(Collected data entries)
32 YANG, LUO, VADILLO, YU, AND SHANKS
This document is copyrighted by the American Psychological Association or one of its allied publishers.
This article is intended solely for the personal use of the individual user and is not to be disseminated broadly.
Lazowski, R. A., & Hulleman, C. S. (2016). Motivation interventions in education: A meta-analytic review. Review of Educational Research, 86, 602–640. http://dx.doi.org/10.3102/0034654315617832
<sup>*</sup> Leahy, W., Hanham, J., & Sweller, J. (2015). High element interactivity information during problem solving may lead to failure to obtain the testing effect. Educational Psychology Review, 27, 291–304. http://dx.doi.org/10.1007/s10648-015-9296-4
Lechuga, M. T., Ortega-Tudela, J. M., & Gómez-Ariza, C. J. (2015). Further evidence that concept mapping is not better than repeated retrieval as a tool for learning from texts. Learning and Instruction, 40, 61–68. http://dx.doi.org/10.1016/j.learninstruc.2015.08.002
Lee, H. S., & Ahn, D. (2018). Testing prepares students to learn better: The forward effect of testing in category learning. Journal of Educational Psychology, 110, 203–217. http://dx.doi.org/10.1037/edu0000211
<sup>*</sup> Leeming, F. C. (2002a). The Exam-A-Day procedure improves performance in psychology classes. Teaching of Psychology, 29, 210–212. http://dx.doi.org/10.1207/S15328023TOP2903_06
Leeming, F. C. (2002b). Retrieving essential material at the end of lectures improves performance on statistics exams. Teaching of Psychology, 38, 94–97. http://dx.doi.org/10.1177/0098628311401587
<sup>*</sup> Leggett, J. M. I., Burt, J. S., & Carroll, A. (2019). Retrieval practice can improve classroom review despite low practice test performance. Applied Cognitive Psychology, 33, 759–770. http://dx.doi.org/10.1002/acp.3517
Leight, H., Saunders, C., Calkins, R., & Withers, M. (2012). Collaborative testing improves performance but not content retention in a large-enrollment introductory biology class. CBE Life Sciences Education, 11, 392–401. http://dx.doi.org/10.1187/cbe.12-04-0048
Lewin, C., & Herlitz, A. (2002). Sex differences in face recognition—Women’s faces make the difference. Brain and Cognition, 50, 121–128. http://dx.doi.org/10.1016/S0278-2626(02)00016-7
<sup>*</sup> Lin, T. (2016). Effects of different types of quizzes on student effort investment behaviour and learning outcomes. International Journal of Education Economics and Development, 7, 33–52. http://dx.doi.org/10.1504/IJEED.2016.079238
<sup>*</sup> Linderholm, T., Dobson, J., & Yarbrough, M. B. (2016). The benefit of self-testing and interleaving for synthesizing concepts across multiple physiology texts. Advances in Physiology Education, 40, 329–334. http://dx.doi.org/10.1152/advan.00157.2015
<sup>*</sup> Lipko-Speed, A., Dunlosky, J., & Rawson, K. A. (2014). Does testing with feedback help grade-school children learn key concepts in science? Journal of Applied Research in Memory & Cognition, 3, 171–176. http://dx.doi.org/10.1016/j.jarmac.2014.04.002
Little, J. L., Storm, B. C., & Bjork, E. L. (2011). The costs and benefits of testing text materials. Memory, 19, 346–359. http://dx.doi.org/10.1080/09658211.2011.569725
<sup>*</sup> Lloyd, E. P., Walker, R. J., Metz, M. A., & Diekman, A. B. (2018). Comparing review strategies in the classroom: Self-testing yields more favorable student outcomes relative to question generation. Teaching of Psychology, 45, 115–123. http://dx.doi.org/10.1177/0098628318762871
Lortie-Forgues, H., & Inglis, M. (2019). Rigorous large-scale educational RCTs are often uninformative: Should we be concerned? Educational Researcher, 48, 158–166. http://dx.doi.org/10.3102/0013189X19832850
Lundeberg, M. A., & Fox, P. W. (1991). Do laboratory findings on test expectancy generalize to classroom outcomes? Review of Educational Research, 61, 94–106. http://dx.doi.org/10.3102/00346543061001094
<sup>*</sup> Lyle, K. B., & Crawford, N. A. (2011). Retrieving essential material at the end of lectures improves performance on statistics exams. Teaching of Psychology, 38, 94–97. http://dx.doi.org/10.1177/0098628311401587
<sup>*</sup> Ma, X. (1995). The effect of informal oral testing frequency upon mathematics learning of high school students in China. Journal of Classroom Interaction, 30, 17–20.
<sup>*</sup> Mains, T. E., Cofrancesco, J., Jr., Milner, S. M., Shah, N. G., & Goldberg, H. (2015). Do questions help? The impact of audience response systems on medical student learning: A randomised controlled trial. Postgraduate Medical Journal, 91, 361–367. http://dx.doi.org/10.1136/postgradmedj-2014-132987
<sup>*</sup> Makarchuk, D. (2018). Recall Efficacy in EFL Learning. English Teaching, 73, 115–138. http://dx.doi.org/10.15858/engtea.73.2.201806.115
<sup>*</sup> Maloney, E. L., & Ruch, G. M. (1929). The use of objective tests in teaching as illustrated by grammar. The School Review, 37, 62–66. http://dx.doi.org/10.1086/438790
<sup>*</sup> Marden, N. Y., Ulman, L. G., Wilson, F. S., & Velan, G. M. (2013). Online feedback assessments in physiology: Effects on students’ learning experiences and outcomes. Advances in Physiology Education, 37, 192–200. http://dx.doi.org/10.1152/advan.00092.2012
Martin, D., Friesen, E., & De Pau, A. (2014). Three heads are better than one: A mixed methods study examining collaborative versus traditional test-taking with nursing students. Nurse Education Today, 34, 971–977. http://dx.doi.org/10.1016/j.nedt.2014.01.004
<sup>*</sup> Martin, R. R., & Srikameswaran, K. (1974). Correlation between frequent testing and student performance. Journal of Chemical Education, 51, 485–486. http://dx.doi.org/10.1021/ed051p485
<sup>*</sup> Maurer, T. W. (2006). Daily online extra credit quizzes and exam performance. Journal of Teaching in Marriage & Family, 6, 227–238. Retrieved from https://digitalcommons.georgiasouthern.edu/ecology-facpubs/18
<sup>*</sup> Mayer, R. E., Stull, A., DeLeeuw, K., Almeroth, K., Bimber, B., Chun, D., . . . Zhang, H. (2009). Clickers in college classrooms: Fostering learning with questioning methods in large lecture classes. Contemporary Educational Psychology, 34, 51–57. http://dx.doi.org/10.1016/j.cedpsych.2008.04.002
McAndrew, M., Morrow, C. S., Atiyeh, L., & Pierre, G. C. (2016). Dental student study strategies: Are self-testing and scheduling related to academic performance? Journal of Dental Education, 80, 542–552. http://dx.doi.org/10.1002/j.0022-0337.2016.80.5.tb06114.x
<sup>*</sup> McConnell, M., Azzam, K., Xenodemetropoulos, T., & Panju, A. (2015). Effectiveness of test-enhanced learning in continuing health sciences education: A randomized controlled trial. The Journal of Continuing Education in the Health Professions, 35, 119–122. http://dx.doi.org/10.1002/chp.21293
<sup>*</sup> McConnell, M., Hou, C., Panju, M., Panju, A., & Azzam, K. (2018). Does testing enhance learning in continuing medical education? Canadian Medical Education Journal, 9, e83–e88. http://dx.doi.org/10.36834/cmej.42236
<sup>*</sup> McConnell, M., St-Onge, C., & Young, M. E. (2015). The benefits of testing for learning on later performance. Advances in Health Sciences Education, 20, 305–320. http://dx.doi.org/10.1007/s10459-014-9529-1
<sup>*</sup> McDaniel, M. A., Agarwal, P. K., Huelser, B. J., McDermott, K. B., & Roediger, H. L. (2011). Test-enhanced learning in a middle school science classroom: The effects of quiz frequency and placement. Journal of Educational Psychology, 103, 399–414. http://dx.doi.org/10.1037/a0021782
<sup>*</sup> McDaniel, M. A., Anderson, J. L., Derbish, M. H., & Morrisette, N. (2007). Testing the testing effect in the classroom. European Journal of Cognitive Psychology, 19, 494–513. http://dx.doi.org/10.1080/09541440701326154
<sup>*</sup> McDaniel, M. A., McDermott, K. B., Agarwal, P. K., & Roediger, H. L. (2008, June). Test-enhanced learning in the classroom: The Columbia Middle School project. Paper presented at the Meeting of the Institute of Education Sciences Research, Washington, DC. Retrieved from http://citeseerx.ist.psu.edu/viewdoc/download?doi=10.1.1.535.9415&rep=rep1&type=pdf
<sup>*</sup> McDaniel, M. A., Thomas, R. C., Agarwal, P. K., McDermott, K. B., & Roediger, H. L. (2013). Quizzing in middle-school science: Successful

| About this exercise |
Each line from the top of the entries above through the line containing "Leeming, F. C. (2002b)." must be transcribed exactly, and no other line may appear.

| Response to this task |
32 YANG, LUO, VADILLO, YU, AND SHANKS
This document is copyrighted by the American Psychological Association or one of its allied publishers.
This article is intended solely for the personal use of the individual user and is not to be disseminated broadly.
Lazowski, R. A., & Hulleman, C. S. (2016). Motivation interventions in education: A meta-analytic review. Review of Educational Research, 86, 602–640. http://dx.doi.org/10.3102/0034654315617832
<sup>*</sup> Leahy, W., Hanham, J., & Sweller, J. (2015). High element interactivity information during problem solving may lead to failure to obtain the testing effect. Educational Psychology Review, 27, 291–304. http://dx.doi.org/10.1007/s10648-015-9296-4
Lechuga, M. T., Ortega-Tudela, J. M., & Gómez-Ariza, C. J. (2015). Further evidence that concept mapping is not better than repeated retrieval as a tool for learning from texts. Learning and Instruction, 40, 61–68. http://dx.doi.org/10.1016/j.learninstruc.2015.08.002
Lee, H. S., & Ahn, D. (2018). Testing prepares students to learn better: The forward effect of testing in category learning. Journal of Educational Psychology, 110, 203–217. http://dx.doi.org/10.1037/edu0000211
<sup>*</sup> Leeming, F. C. (2002a). The Exam-A-Day procedure improves performance in psychology classes. Teaching of Psychology, 29, 210–212. http://dx.doi.org/10.1207/S15328023TOP2903_06
Leeming, F. C. (2002b). Retrieving essential material at the end of lectures improves performance on statistics exams. Teaching of Psychology, 38, 94–97. http://dx.doi.org/10.1177/0098628311401587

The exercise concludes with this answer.